Finding meaning through linguistic probability in 60,000 early modern English texts: Innovations from the Linguistic DNA project

This paper describes methodological innovations and presents new findings in relation to the Linguistic DNA project. The Linguistic DNAproject maps semantic and conceptual change in Early Modern English, using a data-driven approach based on computational analysis of lexical co-occurrence in approximately 60,000 texts found in Early English Books Online (specifically EEBO-TCP).
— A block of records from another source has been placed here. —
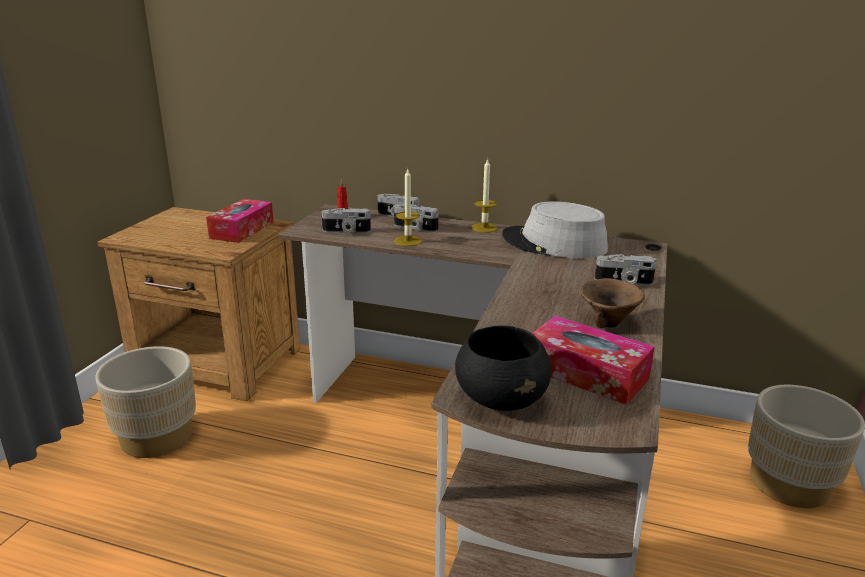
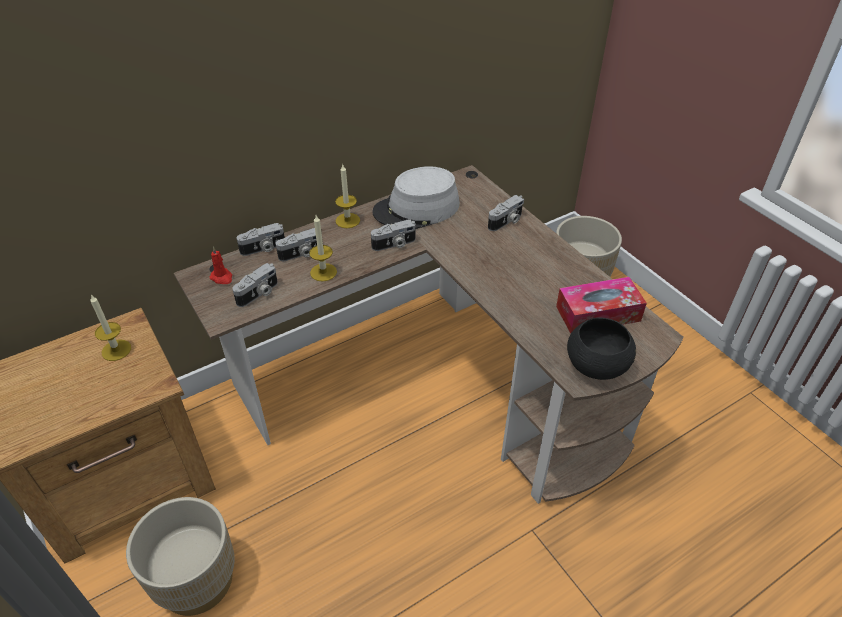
camera: 50 degrees left, 20 degrees up
tissue box [206,199,274,243] -> candle [90,294,131,361]
brown bowl [581,278,645,328] -> none
none -> camera [371,219,415,251]

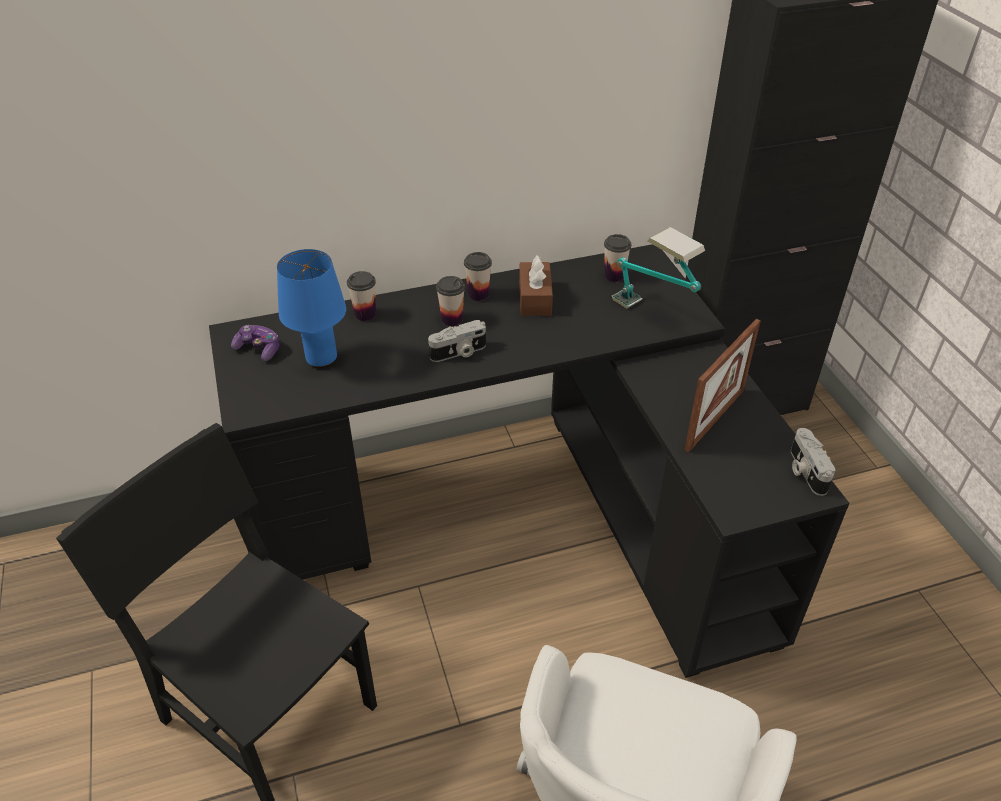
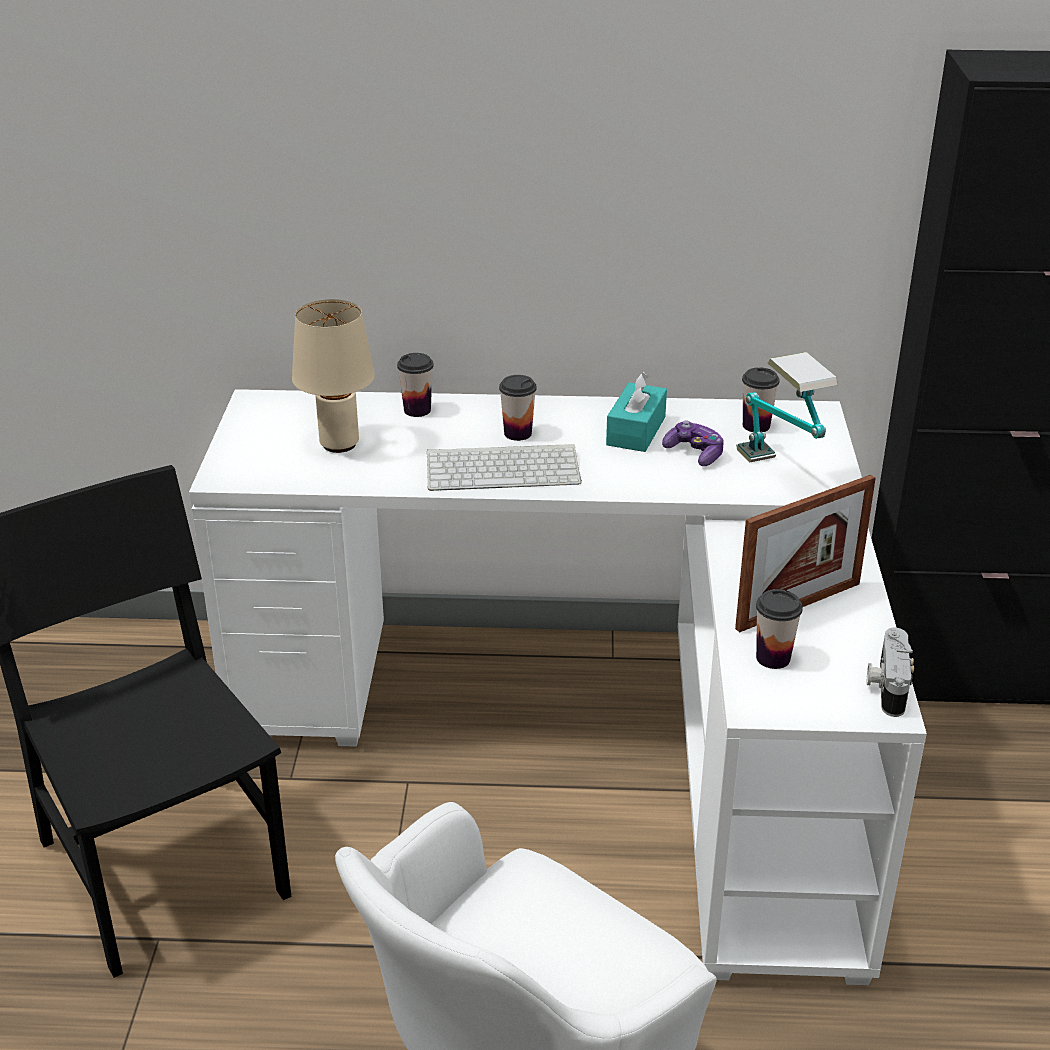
camera: 20 degrees right, 10 degrees down
black desk [209,244,849,678] -> white desk [189,389,927,985]
game controller [231,325,280,361] -> game controller moved to [662,420,724,466]
blue table lamp [277,249,346,368] -> beige table lamp [292,299,375,453]
camera [428,320,486,362] -> keyboard [427,444,582,491]
cup [464,252,492,301] -> cup moved to [756,589,803,669]
brown tissue box [519,255,553,316] -> turquoise tissue box [606,372,667,452]

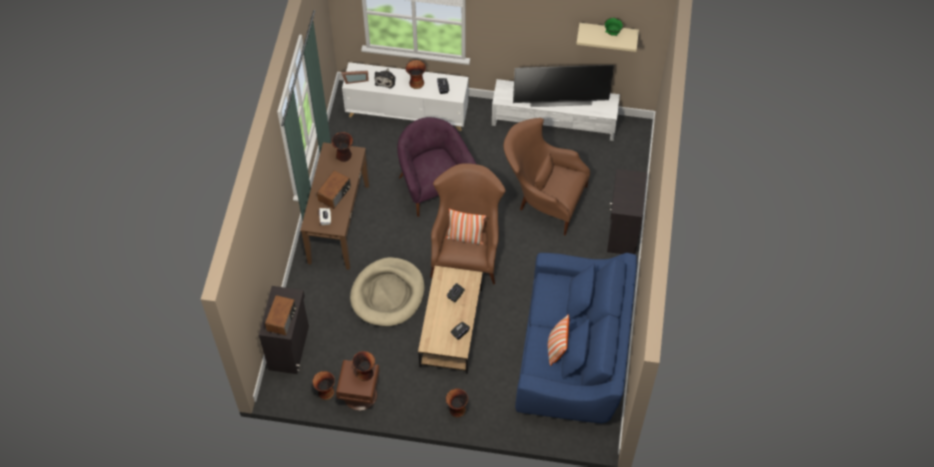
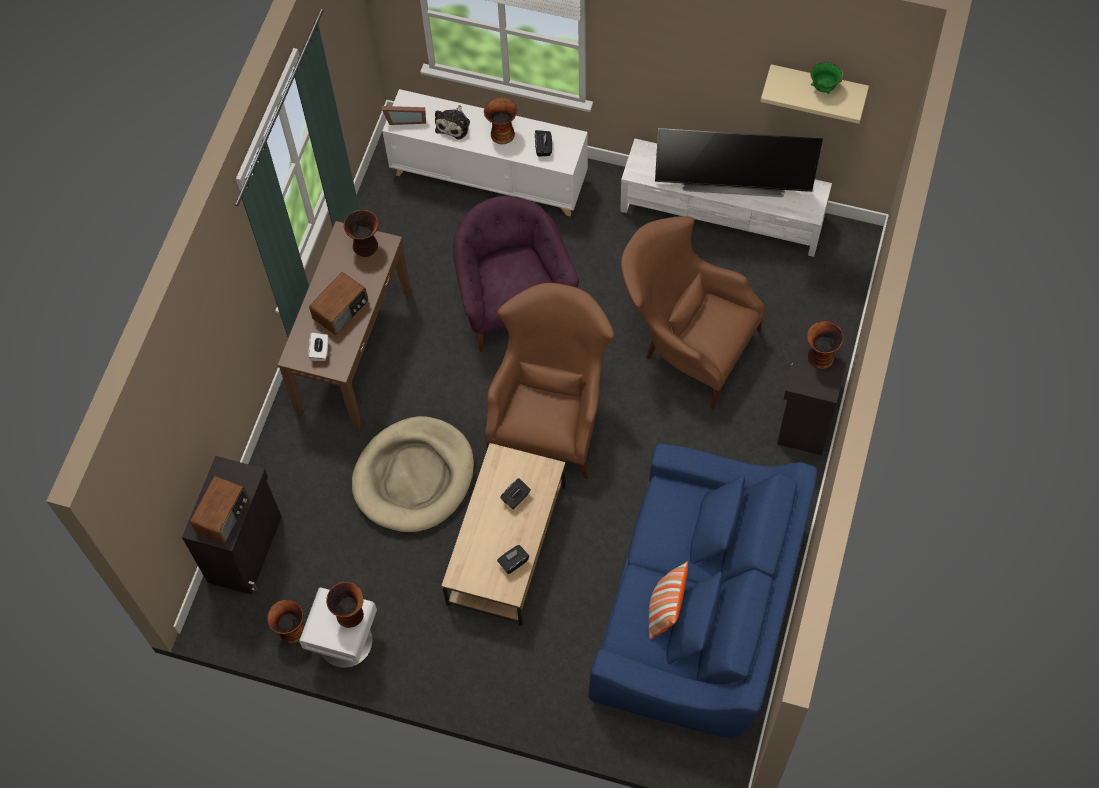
camera: 10 degrees right, 5 degrees up
brown nightstand [336,360,380,411] -> white nightstand [299,588,377,668]
pillow [446,209,486,245] -> none
vase [446,388,468,417] -> vase moved to [807,321,844,369]

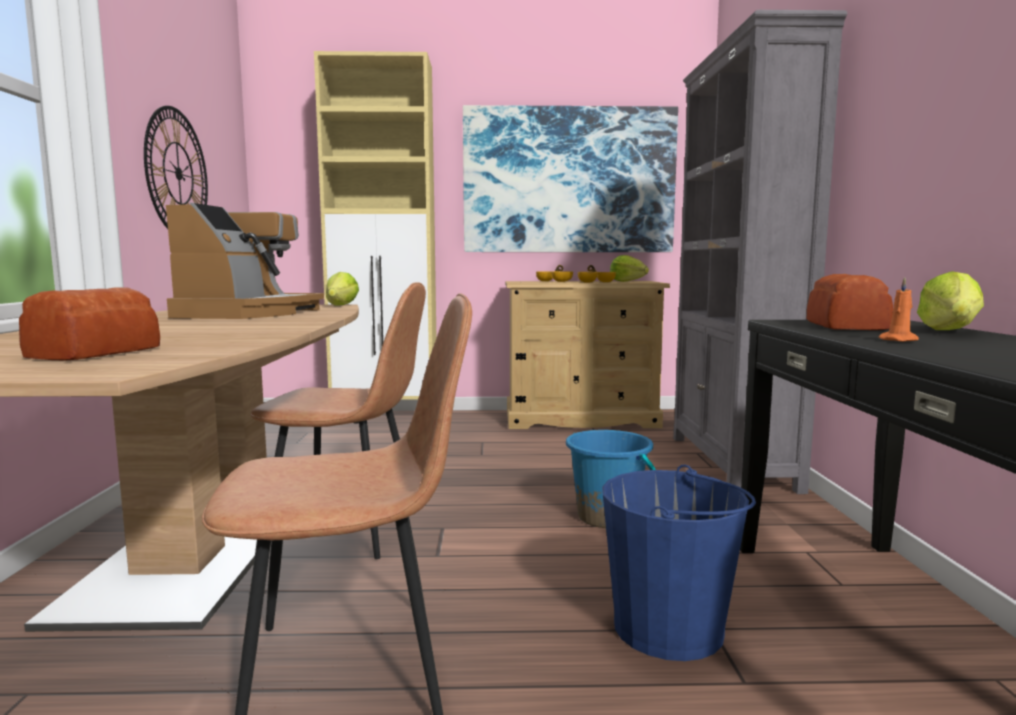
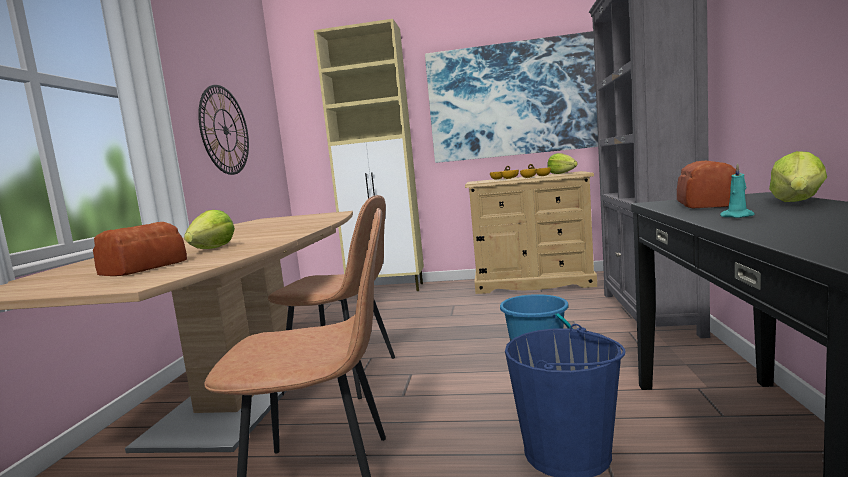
camera: 10 degrees right, 0 degrees up
coffee machine [166,203,324,319] -> none
lettuce [326,272,359,306] -> lettuce moved to [184,210,235,249]
orange candle [879,277,919,342] -> turquoise candle [720,163,755,218]

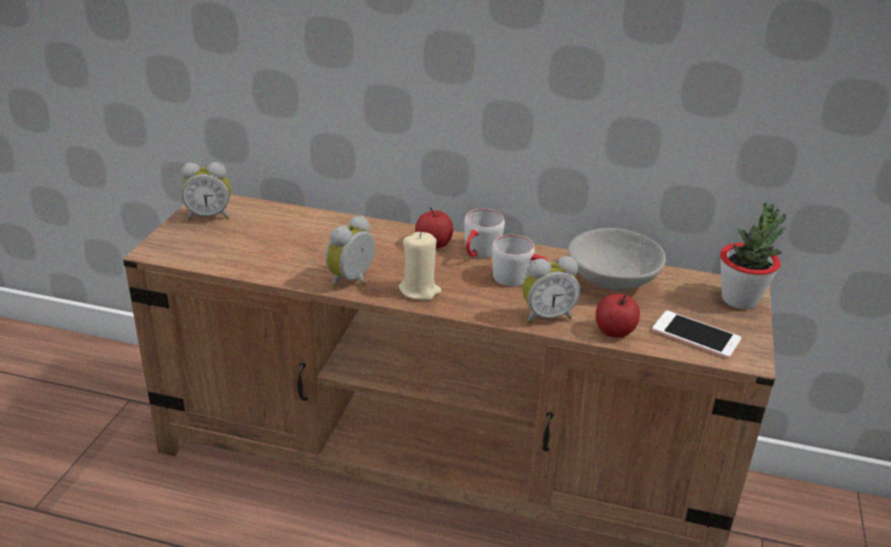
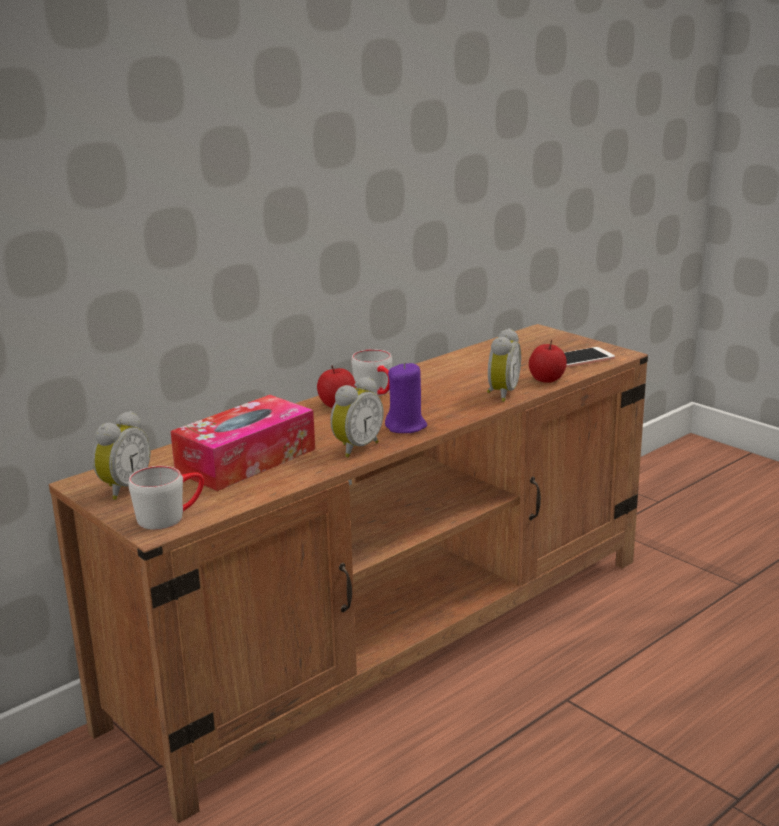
camera: 55 degrees left, 10 degrees down
alarm clock [326,216,375,287] -> alarm clock turned 120 degrees counterclockwise [330,376,384,458]
beige candle [399,232,441,300] -> purple candle [385,362,427,433]
grey mug [492,235,550,287] -> grey mug moved to [128,466,204,530]
grey bowl [568,228,666,291] -> none
potted plant [720,202,786,309] -> none
none -> tissue box [170,395,315,491]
To do this, we first define semantics and concepts in relation to a long history of linguistic theory, from Paul’s (1897) philological semantics to Evans’s (2009) cognitive approach, and propose a new notion of discursive concepts, which include a wide range of discursive meanings – from traditional semantic relations to real-world social and cultural relationships. Based on Fano’s (1960) original descriptions of mutual information, we identify co-occurring lexical trios and the sections of texts in which they occur. We analyse these sections of text manually using tools from semantics, pragmatics, discourse analysis, and sociolinguistics. In this paper, I present examples of examples of such trios with the goal of interrogating meaning in Early Modern texts, and a particular focus on the elements of semantic, pragmatic, discursive, and social meanings that can be conveyed by such trios. I also present plans for the project moving forward, including the challenging task of working with such larger data, and prospects for searching that very large data in a bottom-up way.